The Weald & Downland (and the Tudor Group) had a notably different approach to experiential interpretation – its staff and volunteers engaged with the visitors in third person, that is, they kept their own identity and were not required to adopt a period persona, or indeed wear period dress if they were uncomfortable doing so (their reasoning is that you cannot properly wear cloths you are uncomfortable in). This approach is in contrast to the staff at Mary Arden’s Tudor Farm, who all adopted period personas, and in comparing the two approaches I noticed that it did something almost counter intuitive to my experience. Noting that this is my personal impression, I felt the approach of the Weald & Downland to be a more ‘authentic’ experience, while I felt there was something artificial in the period personas adopted by the guides at Mary Arden’s Farm.

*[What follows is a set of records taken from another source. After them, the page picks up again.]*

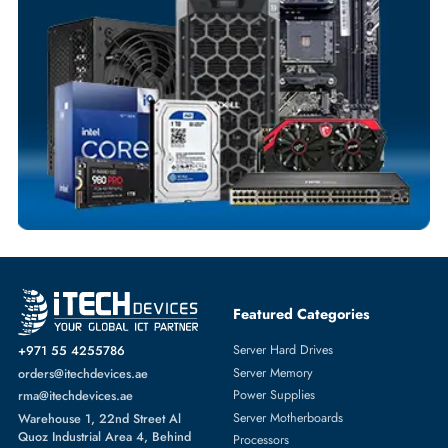
Flexible Payment Terms
Customized Invoices
Dedicated Account Support
Fast Turnaround
Comprehensive Purchase Tracking
SERVER HARD DRIVES
More
DELL
From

It might have been the use of ‘old fashioned’ language or knowing I was interacting with a character that I found to be ‘distancing’, while the ability to have a conversation naturally with the staff at the Weald & Downland somehow reduced that distance, giving the opportunity to focus on the process, technique or space, the acknowledgement of that this was a reconstructed experience somehow allowed for a greater feeling of ‘genuineness’.
What is interesting about the Weald & Downland (and the Tudor Group) is their use of reconstruction as a method of research into historical practices of making. As the Weald & Downland state in their interpretation strategy:
“We do not claim to recreate or re-enact the past. What we hope to present is one possibility, based on the best possible evidence… We are alway open to new evidence and developments and accept that some aspects of the past remain a matter of opinion.”